Служанка от возмущения даже гребень изо рта выронила.
- Приказал?! Таким приказание не требуется! Такая сама себе прикажет! Нет, Хранитель взял у нее из рук таз и дверь захлопнул. Слышно было - засов изнутри заложил. Понял, стало быть, с кем дело имеет. Такую Перепелку только засовом и остановишь!
- Странно, - сдвинула густые брови Арлина. - Я совершенно иначе представляла себе этого человека. Ходит столько слухов о его неуемном сладострастии, буйном нраве, тяжелом характере…
- Н-да, сейчас-то он тихий, - мрачно откликнулась рабыня. - А только помяни мое слово, госпожа: ненадолго это! Я про него тоже кой-что слыхала, как в столице жила! Вот пообживется немножко, так себя во всей красе и покажет!
- Этого я и боюсь, - негромко призналась Арлина. - Хуже всего - ожидание бури, а не сама буря. Кажется, начни он орать, оскорблять меня - все легче было бы…
- Ой, чего там легче! - испугалась Иголочка. - Не обижает - и ладно!
- Нет, - тихо, но твердо сказала Волчица. - Это ожидание измучило меня. Если Ралидж не желает снять маску, я сама ее с него сорву! Подтолкну его на ссору… заставлю разозлиться…
Служанка потрясенно выпустила недоплетенную косу. Упрямые волосы сразу же вернули себе свободу.

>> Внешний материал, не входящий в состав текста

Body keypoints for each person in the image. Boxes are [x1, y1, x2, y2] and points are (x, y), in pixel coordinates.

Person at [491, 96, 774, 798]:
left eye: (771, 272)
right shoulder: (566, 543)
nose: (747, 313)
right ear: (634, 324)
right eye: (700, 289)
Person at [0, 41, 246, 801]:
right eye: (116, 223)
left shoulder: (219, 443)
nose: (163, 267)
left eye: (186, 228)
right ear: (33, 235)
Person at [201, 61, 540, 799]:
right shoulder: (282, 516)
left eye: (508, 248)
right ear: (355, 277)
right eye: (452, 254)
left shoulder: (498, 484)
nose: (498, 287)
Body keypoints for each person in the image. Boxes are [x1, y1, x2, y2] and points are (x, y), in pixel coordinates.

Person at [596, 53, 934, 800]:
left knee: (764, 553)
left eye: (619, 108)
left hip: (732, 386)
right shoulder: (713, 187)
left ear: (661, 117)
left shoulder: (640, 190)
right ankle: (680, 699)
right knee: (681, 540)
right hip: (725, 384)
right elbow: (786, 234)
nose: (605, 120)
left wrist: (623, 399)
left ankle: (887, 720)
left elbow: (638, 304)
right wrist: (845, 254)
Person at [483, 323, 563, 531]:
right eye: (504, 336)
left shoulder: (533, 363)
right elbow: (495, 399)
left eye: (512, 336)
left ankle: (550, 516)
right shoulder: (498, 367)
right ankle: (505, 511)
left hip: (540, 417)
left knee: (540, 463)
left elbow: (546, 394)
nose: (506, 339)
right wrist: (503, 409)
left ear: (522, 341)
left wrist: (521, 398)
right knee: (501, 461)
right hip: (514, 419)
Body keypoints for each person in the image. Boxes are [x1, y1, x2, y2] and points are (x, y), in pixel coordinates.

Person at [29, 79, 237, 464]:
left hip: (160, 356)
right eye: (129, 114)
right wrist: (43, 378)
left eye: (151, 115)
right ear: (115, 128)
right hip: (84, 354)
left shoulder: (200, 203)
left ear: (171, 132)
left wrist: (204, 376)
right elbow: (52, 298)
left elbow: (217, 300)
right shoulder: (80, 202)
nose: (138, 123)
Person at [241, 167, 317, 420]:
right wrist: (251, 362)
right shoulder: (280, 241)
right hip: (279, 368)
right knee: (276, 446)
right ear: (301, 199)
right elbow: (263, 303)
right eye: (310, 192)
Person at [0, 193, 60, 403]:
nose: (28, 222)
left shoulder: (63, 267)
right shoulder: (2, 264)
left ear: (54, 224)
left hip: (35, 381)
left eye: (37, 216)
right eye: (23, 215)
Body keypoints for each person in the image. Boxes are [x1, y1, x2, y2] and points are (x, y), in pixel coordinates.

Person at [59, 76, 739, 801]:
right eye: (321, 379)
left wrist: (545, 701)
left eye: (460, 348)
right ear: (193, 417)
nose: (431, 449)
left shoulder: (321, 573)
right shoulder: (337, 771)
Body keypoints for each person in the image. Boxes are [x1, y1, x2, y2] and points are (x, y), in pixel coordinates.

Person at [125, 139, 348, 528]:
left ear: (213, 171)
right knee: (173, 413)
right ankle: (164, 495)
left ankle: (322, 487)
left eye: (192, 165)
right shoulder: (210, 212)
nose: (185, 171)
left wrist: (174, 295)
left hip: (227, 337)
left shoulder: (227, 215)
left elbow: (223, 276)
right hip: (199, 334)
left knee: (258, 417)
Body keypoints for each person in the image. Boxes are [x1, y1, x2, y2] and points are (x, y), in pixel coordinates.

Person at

- Ой, не надо! - запричитала Иголочка. - Чего его злить, зверюгу такую? Ты, ясная госпожа, и так в Бездну глядела, когда с ножом на него кидалась!
Арлина, не обращая на нее внимания, сосредоточенно размышляла вслух:
- Ревность… нет, не годится… Я не могу дать ему повод для ревности, потому что его гнев обрушится не только на меня. Тогда вот что… Мужчины не любят, когда женщины вмешиваются в их дела и учат, как им поступать. А Сокол сегодня осматривает крепость… Отлично!

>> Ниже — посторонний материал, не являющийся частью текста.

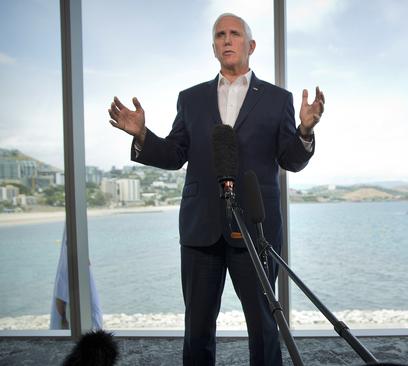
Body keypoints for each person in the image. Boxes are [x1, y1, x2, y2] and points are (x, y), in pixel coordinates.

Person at [107, 12, 324, 366]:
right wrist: (143, 137)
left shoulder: (277, 99)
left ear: (250, 46)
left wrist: (304, 131)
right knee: (197, 328)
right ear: (213, 47)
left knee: (265, 326)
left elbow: (290, 160)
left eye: (235, 34)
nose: (227, 39)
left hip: (256, 229)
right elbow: (176, 154)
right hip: (200, 229)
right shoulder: (190, 98)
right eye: (220, 34)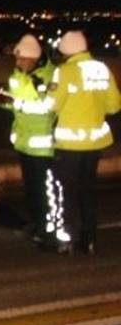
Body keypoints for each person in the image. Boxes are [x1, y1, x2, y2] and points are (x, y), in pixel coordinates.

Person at [43, 31, 120, 255]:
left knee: (67, 192)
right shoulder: (102, 69)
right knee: (88, 190)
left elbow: (51, 105)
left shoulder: (64, 72)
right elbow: (115, 105)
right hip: (94, 143)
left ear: (66, 51)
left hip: (70, 145)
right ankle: (90, 239)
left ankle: (68, 238)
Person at [0, 34, 56, 242]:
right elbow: (16, 102)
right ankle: (36, 223)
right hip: (24, 142)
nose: (18, 63)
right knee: (31, 189)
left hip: (42, 146)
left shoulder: (50, 77)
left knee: (43, 191)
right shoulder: (18, 75)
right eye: (17, 59)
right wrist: (4, 100)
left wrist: (19, 104)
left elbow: (48, 108)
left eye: (22, 59)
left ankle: (47, 228)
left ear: (33, 58)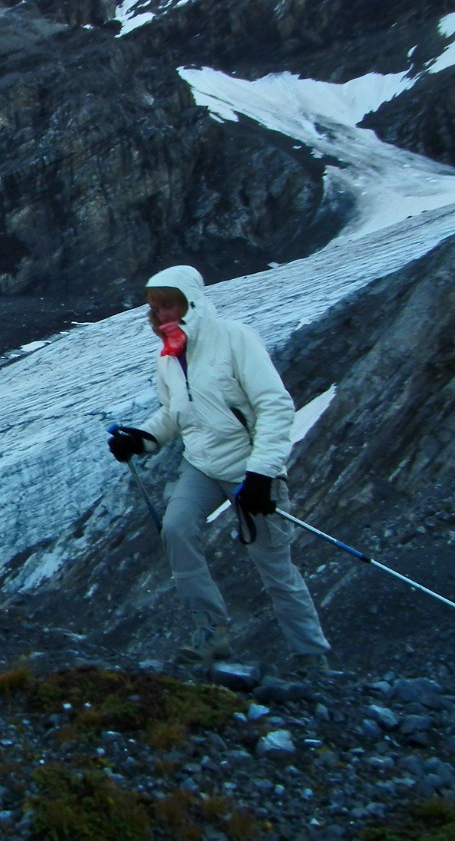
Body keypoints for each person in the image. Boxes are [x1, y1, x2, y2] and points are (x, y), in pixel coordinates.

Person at [107, 264, 331, 671]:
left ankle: (311, 657)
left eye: (168, 304)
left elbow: (274, 405)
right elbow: (176, 413)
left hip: (250, 468)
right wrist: (141, 438)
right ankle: (210, 633)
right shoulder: (169, 357)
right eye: (154, 307)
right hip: (202, 465)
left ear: (190, 302)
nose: (160, 315)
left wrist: (262, 472)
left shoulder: (234, 338)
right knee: (176, 530)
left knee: (274, 564)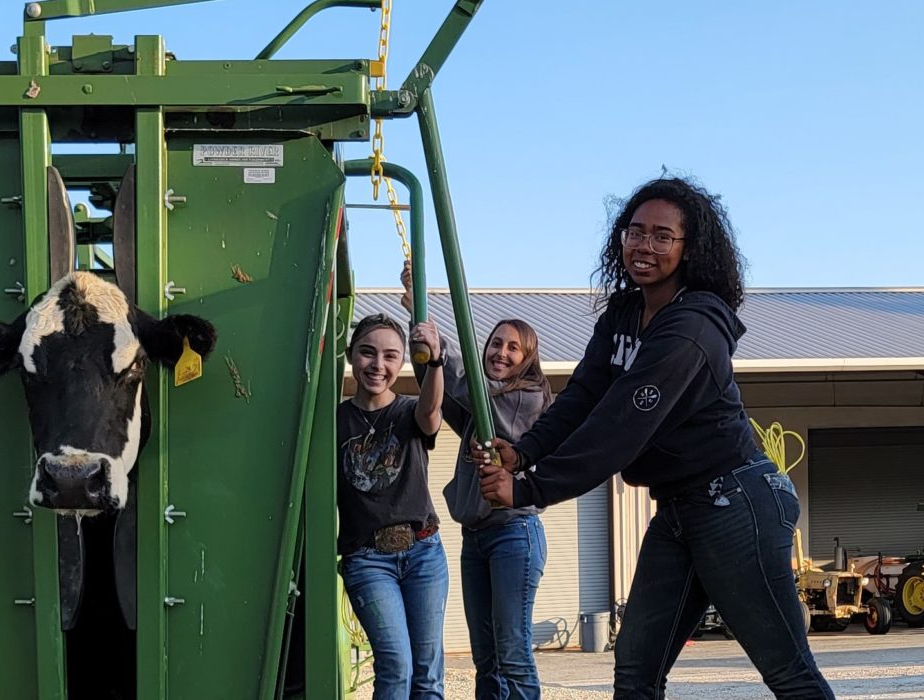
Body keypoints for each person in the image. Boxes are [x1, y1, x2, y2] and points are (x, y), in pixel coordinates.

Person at [474, 177, 834, 699]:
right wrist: (524, 449)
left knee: (788, 673)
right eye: (634, 232)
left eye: (663, 236)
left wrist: (531, 489)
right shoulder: (623, 313)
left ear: (690, 249)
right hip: (680, 509)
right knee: (635, 672)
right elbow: (583, 395)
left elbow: (621, 423)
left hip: (737, 504)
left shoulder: (693, 326)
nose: (644, 246)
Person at [401, 261, 552, 700]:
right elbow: (446, 386)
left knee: (512, 651)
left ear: (528, 360)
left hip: (514, 532)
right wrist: (417, 309)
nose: (501, 353)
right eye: (495, 344)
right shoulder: (481, 403)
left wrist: (440, 341)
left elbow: (469, 384)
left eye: (513, 349)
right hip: (476, 536)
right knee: (486, 657)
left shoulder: (527, 397)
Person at [337, 312, 448, 699]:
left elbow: (432, 410)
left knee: (428, 672)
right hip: (368, 558)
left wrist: (434, 360)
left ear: (402, 362)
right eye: (368, 353)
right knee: (396, 665)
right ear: (350, 354)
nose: (378, 365)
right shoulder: (333, 422)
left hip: (423, 553)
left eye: (390, 356)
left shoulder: (408, 411)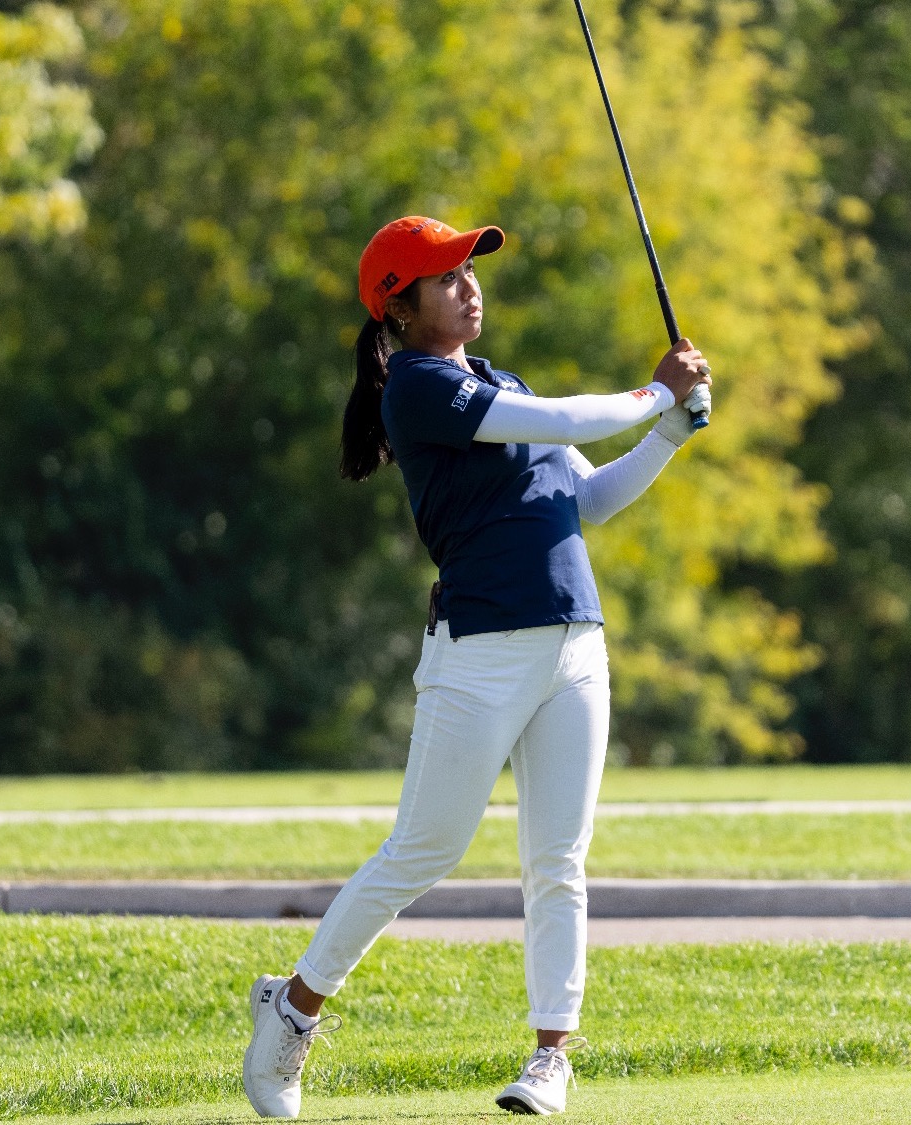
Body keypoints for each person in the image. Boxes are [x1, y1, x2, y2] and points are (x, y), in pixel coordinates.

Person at [242, 216, 711, 1118]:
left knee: (559, 860)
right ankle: (292, 1008)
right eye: (446, 276)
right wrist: (657, 393)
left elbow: (587, 497)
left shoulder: (502, 381)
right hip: (479, 652)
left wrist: (666, 437)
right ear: (399, 308)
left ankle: (551, 1056)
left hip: (575, 644)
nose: (468, 285)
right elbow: (567, 420)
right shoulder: (419, 389)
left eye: (468, 270)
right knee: (424, 850)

Орешек задумчиво прислонился к стене храма. Только что он беседовал с пожилым жрецом, очень внимательным и приветливым, как и подобает служителю Дома Безымянных. Старик не лебезил перед Хранителем: для того, кто говорит с богами, все люди равны. Если к порогу храма подъехал король, а жрец в это время беседует со старой нищенкой, то король должен спешиться и ждать, пока старуха не кончит изливать свои горести. В Доме Безликих ни один человек не выше другого.
Ни один человек… Но Орешек в глазах богов и людей человеком не был!

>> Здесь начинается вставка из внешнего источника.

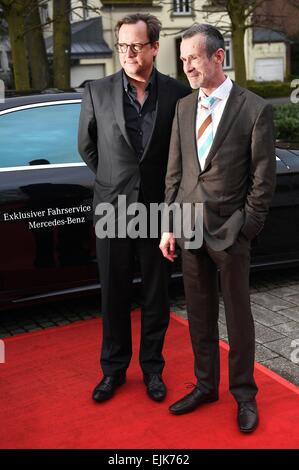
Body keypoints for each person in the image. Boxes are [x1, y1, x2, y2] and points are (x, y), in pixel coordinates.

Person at [159, 24, 276, 433]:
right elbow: (174, 175)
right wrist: (168, 225)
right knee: (199, 314)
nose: (187, 66)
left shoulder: (255, 109)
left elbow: (262, 181)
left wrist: (246, 227)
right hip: (188, 229)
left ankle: (244, 394)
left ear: (218, 57)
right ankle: (206, 385)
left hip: (231, 233)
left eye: (193, 57)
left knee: (238, 317)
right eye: (184, 59)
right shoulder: (184, 107)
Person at [78, 13, 190, 403]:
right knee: (113, 293)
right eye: (121, 45)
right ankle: (112, 371)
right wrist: (115, 180)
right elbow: (87, 148)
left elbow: (184, 156)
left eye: (136, 45)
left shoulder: (178, 94)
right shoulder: (96, 90)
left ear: (155, 47)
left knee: (157, 295)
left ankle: (153, 371)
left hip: (160, 211)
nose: (127, 52)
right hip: (112, 207)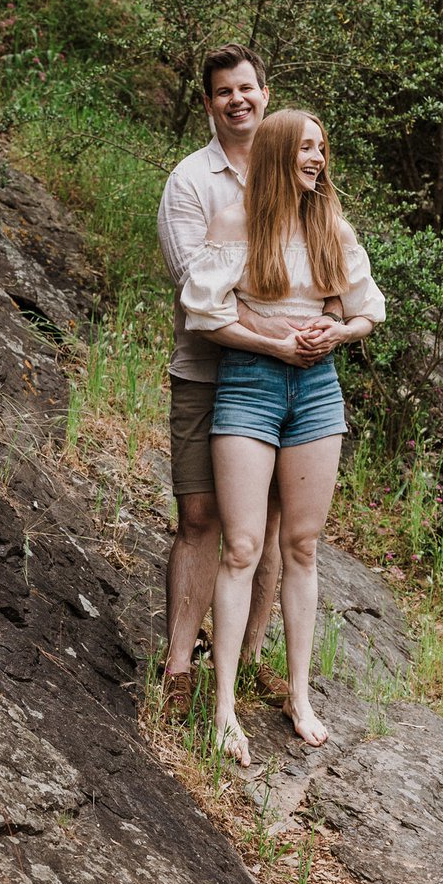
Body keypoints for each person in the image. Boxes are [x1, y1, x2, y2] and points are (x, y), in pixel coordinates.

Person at [180, 108, 384, 763]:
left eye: (322, 149)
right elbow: (206, 317)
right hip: (247, 384)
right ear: (275, 154)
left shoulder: (331, 227)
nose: (317, 160)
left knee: (301, 544)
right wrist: (273, 342)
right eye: (305, 149)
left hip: (318, 391)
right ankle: (223, 710)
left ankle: (299, 696)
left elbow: (368, 310)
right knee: (241, 546)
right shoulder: (237, 222)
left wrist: (338, 332)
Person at [154, 46, 287, 722]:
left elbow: (316, 263)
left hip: (280, 378)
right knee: (201, 517)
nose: (237, 100)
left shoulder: (294, 167)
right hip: (207, 375)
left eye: (246, 88)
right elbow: (199, 296)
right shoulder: (188, 182)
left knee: (267, 521)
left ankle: (249, 655)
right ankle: (178, 664)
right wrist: (273, 313)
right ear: (207, 105)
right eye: (222, 92)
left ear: (265, 93)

Раба в Великом Грайане опутывали десятки и сотни запретов. В каждом городе действовал свой устав, деревенские общины твердо держались своих правил, к тому же законом для невольника становился любой приказ хозяина.
Но были три запрета, тянущиеся из глубокой древности, как цепи из мрака темницы. Запреты, которые свято чтились всюду, где один человек называл другого своей собственностью.
Нельзя рабу брать в руки оружие.
Нельзя рабу садиться на коня.
Нельзя рабу переступать порог храма.
Насчет оружия - это понятно и младенцу. Разумный запрет. Насчет коня - немного сложнее. Мудрый Тагиурш Большой Рубин из Рода Прешадри объясняет это в одной из своих книг тем, что восседающий в седле взирает сверху вниз на идущих пешими, а рабу не на пользу даже иногда чувствовать свое возвышение над кем бы то ни было. (Впрочем, Илларни как-то назвал более простую причину: конь мог бы послужить хорошим средством для побега.)
Третий запрет никем из толкователей законов даже не обсуждался. И так ясно: раб - домашняя скотина, а скотине не место там, где люди говорят с богами.